Saved entries

┄┄┄┄┄┄┄┄┄┄┄┄┄┄┄┄┄┄┄┄

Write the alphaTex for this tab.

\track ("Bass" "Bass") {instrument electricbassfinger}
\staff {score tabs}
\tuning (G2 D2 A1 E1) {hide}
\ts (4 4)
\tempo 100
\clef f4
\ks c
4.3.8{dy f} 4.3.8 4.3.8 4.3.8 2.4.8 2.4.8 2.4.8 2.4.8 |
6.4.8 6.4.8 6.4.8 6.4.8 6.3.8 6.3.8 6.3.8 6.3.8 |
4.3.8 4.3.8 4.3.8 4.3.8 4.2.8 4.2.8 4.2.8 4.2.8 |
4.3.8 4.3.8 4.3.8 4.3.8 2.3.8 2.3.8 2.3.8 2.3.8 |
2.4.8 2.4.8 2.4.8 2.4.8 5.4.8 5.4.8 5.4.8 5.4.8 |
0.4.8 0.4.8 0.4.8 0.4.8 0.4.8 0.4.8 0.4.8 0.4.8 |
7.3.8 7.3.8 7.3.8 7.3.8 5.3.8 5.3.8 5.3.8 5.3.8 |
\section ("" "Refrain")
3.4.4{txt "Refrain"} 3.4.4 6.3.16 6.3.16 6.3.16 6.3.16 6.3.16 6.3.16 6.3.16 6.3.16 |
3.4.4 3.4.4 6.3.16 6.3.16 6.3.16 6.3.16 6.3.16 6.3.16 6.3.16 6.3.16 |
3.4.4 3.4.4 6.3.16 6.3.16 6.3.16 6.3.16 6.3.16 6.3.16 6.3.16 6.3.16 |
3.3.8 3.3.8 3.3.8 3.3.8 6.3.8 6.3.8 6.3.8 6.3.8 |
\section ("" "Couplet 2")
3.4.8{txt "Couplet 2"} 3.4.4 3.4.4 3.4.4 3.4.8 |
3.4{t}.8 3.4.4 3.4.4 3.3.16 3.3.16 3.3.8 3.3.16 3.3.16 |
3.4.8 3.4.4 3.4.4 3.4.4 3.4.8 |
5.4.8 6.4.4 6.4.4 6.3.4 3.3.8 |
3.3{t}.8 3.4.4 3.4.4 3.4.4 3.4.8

┄┄┄┄┄┄┄┄┄┄┄┄┄┄┄┄┄┄┄┄

§ Objective: List every line in the records above that contains the string "Couplet".

§ Expected answer:
\section ("" "Couplet 2")
3.4.8{txt "Couplet 2"} 3.4.4 3.4.4 3.4.4 3.4.8 |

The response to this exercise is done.